AVAILABLE DATA:
※

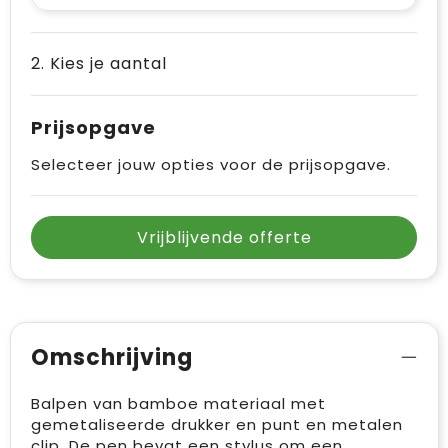
Vrije tijd en Strand
Draagtassen
Waterflesjes
Golftassen
2. Kies je aantal
Winterse inspiratie
Trolleys
Prijsopgave
Themapakketten
Goodiebags
Selecteer jouw opties voor de prijsopgave.
Vrijblijvende offerte
Omschrijving
Balpen van bamboe materiaal met
gemetaliseerde drukker en punt en metalen
clip. De pen bevat een stylus om een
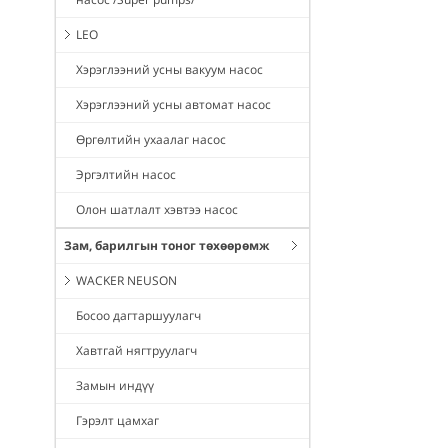
LEO
Хэрэглээний усны вакуум насос
Хэрэглээний усны автомат насос
Өргөлтийн ухаалаг насос
Эргэлтийн насос
Олон шатлалт хэвтээ насос
Зам, барилгын тоног төхөөрөмж
WACKER NEUSON
Босоо дагтаршуулагч
Хавтгай нягтруулагч
Замын индүү
Гэрэлт цамхаг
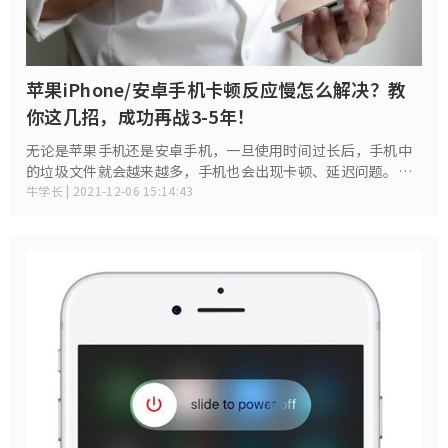
苹果iPhone/安卓手机卡顿反应慢怎么解决？教
你这几招，成功再战3-5年！
无论是苹果手机还是安卓手机，一旦使用时间过长后，手机中
的垃圾文件就会越来越多，手机也会出现卡顿、延迟问题。比
如：看着视频，来了一个电话，单次点击反应缓慢甚至无反
牛学长 | 2021-12-06 15:14:43
应，多次点击还出现卡死情况，等等情况，这时怎么解决？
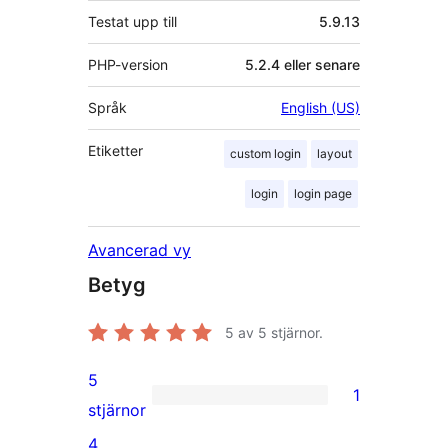
Testat upp till
5.9.13
PHP-version
5.2.4 eller senare
Språk
English (US)
Etiketter
custom login
layout
login
login page
Avancerad vy
Betyg
5
av 5 stjärnor.
5
1
1
stjärnor
5-
4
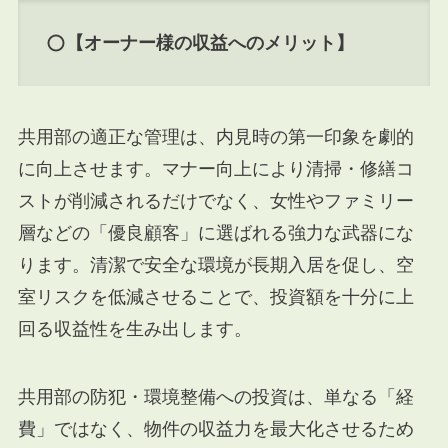
【オーナー様の収益へのメリット】
共用部の適正な管理は、内見時の第一印象を劇的
に向上させます。マナー向上により清掃・修繕コ
ストが削減されるだけでなく、女性やファミリー
層などの「優良顧客」に選ばれる強力な武器にな
ります。清潔で安全な環境が長期入居を促し、空
室リスクを低減させることで、投資額を十分に上
回る収益性を生み出します。
共用部の防犯・環境整備への投資は、単なる「経
費」ではなく、物件の収益力を最大化させるため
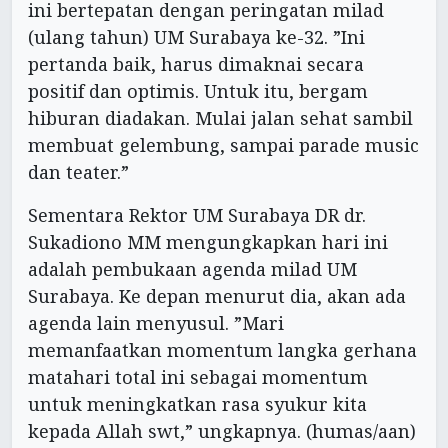
ini bertepatan dengan peringatan milad
(ulang tahun) UM Surabaya ke-32. ”Ini
pertanda baik, harus dimaknai secara
positif dan optimis. Untuk itu, bergam
hiburan diadakan. Mulai jalan sehat sambil
membuat gelembung, sampai parade music
dan teater.”
Sementara Rektor UM Surabaya DR dr.
Sukadiono MM mengungkapkan hari ini
adalah pembukaan agenda milad UM
Surabaya. Ke depan menurut dia, akan ada
agenda lain menyusul. ”Mari
memanfaatkan momentum langka gerhana
matahari total ini sebagai momentum
untuk meningkatkan rasa syukur kita
kepada Allah swt,” ungkapnya. (humas/aan)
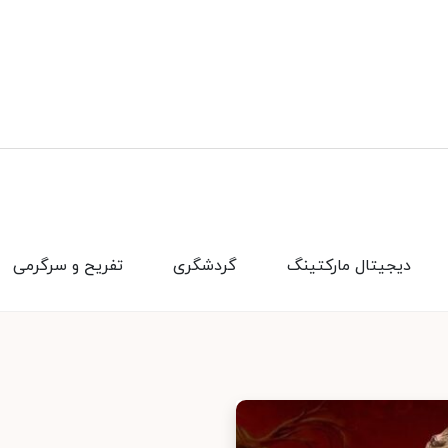
دیجیتال مارکتینگ
گردشگری
تفریح و سرگرمی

※

PROMPT:
Copy every line of the data that holds the string "насос".

ANSWER SECTION:
Хэрэглээний усны вакуум насос
Хэрэглээний усны автомат насос
Өргөлтийн ухаалаг насос
Эргэлтийн насос
Олон шатлалт хэвтээ насос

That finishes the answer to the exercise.